ClusterResourceOverride is a feature within Fleet that allows for the modification or override of specific attributes across cluster-wide resources. With ClusterResourceOverride, you can define rules based on cluster labels or other criteria, specifying changes to be applied to various cluster-wide resources such as namespaces, roles, role bindings, or custom resource definitions. These modifications may include updates to permissions, configurations, or other parameters, ensuring consistent management and enforcement of configurations across your Fleet-managed Kubernetes clusters.

API Components

The ClusterResourceOverride API consists of the following components:

• Placement: This specifies which placement the override is applied to.
• Cluster Resource Selectors: These specify the set of cluster resources selected for overriding.
• Policy: This specifies the policy to be applied to the selected resources.

The following sections discuss these components in depth.

Placement

To configure which placement the override is applied to, you can use the name of ClusterResourcePlacement.

Cluster Resource Selectors

A ClusterResourceOverride object may feature one or more cluster resource selectors, specifying which resources to select to be overridden.

The ClusterResourceSelector object supports the following fields:

• group: The API group of the resource
• version: The API version of the resource
• kind: The kind of the resource
• name: The name of the resource

Note: The resource can only be selected by name.

- BRIEF
Reproduce the ClusterResourceOverride text word for word, starting with "The ClusterResourceOverride API" and going on through "name of ClusterResourcePlacement.".

- RECORD SET
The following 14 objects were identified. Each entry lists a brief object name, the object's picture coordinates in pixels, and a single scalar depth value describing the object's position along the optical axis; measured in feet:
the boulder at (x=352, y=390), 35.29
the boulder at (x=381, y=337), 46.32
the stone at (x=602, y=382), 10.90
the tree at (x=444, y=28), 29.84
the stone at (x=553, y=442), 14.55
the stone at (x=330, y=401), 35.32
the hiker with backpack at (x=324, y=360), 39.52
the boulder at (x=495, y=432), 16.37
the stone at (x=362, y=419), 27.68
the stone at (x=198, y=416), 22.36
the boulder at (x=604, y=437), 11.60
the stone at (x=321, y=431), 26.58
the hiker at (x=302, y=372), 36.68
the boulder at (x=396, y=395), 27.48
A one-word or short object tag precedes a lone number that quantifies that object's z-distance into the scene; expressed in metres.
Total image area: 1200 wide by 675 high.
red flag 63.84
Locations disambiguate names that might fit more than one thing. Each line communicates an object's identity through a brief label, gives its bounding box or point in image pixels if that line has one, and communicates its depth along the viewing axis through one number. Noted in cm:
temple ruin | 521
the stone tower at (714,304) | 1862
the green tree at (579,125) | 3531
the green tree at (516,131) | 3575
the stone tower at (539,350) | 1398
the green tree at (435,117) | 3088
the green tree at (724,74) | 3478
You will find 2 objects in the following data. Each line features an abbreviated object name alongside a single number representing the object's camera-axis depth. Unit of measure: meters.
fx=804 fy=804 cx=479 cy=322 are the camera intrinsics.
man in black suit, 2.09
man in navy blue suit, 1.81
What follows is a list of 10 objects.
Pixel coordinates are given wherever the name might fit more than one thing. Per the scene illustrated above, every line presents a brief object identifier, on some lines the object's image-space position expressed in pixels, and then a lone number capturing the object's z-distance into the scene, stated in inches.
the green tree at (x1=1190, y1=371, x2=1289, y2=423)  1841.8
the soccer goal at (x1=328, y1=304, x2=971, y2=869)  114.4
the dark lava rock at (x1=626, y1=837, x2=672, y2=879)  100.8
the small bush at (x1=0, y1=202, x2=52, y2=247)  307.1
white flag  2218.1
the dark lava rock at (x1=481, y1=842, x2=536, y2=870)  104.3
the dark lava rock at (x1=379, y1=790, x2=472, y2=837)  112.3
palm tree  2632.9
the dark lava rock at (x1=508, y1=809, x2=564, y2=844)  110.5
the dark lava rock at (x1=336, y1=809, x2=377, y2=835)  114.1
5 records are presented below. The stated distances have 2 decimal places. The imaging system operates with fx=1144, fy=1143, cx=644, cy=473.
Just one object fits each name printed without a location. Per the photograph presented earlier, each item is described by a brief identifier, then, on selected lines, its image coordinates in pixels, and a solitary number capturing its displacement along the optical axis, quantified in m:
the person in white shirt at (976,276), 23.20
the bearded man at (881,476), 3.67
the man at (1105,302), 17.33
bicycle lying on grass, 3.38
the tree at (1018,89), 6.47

- COMPLETED TASK
The ClusterResourceOverride API consists of the following components:

• Placement: This specifies which placement the override is applied to.
• Cluster Resource Selectors: These specify the set of cluster resources selected for overriding.
• Policy: This specifies the policy to be applied to the selected resources.

The following sections discuss these components in depth.

Placement

To configure which placement the override is applied to, you can use the name of ClusterResourcePlacement.